These are life-like voices that are indistinguishable to the human ear. It’s fast, readily available and relatively cheap technology — and it’ll only get cheaper in the future, as the cost of compute is consistently going down every year, in line with Moore’s law.
Of course, there’s a great deal of mundane utility to be extracted. Think audiobooks, voice dubbing, voice assistants, social media content, podcasts, and video games. Last week, I created a YouTube Short (as a little experiment and promotion for the newsletter) and used a pre-made synthetic voice to read out a script that I wrote; the voiceover was generated in mere seconds.
However, there’s a dark side to all of this that cannot be separated from its usefulness. As is often the case, powerful tools can be a force for good in the world and make heavy work light, but in the hands of the ill-intentioned the same tools can be turned into weapons and destroy more than we bargained for.
In many ways, we are our voice
Let me start by saying that losing one’s voice can feel like losing a limb. We perceive it as an inalienable part of our personal identity and it holds a great deal of power.
Evidence of that can be found in myths and folklore, from The Little Mermaid, where Ariel trades her voice away to the evil Ursula, to Greek mythology, where the nymph Echo is punished by Hera, when she learns that Echo is covering for Zeus’ infidelities, and she takes away what’s most precious to Echo, her voice. From that moment on, Echo can only repeat what others are saying around her.
A voice can charm, seduce, and evoke a sense of authority. We use our voice to communicate ideas, ask for what we want, and express how we feel. Thus being able to steal someone’s voice and manipulate it as we see fit, provides us with a unique and intimate power over one another that we previously didn’t have. And the real world effects are showing.
In March, the FTC issued a warning urging people to watch out for scammers using voice clones of loved ones. A short audio clip is all they need. Now let’s say you get a call from a family member who’s in trouble, how would you tell if it’s your grandson on the other side of the line or a scammer who’s out to get your money?

INFORMATION SHOWN:
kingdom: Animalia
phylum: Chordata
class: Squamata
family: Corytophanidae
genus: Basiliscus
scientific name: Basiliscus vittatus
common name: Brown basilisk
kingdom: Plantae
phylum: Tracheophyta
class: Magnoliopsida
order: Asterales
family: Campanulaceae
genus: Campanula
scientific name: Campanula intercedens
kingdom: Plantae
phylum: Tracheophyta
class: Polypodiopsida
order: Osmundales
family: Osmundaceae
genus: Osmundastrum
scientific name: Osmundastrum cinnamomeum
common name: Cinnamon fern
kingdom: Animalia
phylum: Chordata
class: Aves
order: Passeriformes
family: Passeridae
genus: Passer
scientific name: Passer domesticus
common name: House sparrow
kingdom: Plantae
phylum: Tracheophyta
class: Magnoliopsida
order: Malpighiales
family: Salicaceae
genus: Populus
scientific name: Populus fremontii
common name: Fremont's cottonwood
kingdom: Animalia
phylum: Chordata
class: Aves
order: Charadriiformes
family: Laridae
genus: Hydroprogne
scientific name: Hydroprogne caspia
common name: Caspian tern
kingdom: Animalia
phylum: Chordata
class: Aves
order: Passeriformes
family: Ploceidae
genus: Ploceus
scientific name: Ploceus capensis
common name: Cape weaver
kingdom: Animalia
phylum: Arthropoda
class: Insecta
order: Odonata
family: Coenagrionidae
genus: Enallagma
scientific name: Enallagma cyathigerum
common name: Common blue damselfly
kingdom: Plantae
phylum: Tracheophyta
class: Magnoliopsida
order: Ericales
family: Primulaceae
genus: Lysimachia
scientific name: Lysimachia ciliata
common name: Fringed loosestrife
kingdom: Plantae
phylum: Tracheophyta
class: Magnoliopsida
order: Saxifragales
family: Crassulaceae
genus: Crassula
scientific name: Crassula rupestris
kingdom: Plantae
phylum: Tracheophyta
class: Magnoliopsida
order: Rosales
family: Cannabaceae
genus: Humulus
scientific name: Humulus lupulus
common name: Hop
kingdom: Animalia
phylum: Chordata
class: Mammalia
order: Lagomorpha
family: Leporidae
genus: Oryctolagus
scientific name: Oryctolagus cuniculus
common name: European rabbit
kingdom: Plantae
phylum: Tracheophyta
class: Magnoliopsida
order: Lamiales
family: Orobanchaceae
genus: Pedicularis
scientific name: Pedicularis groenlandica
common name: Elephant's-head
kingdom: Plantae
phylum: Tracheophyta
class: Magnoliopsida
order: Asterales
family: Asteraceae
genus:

WHAT YOU ARE ASKED TO DO:
Continue the piece on voice cloning from its final sentence, following on from the question about a call from a family member in trouble.

THE ANSWER:
Reputations are being tarnished, too. A respected finance journalist from the UK, Martin Lewis, was the subject of a recent deepfake investment scam that used his face and voice to get involved in a non-existent venture called Quantum AI. The scam banked on Lewis’ authority and profile to dupe viewers into placing trust in the made-up scheme, to the point where he had friends coming up to him saying: “Hey, I’ve just put some money in that investment scheme you’re advertising”.
In June, I wrote a post about how influencers are creating AI doppelgängers so fans can talk to them 24/7, taking advantage of young and vulnerable audience members who are willing to spend a lot money to get some facetime with their idol.
This last example doesn’t involve someone’s voice being taken from them, but it does show the power synthetic voices have over to those who are exposed to them.
As if these examples aren’t serious enough already, it’s easy to imagine even more serious and nefarious uses like political deep fakes, coordinated misinformation campaigns, and extortion schemes, where voice clones can be leveraged as a supremely effective tool to mislead and divert on a massive scale.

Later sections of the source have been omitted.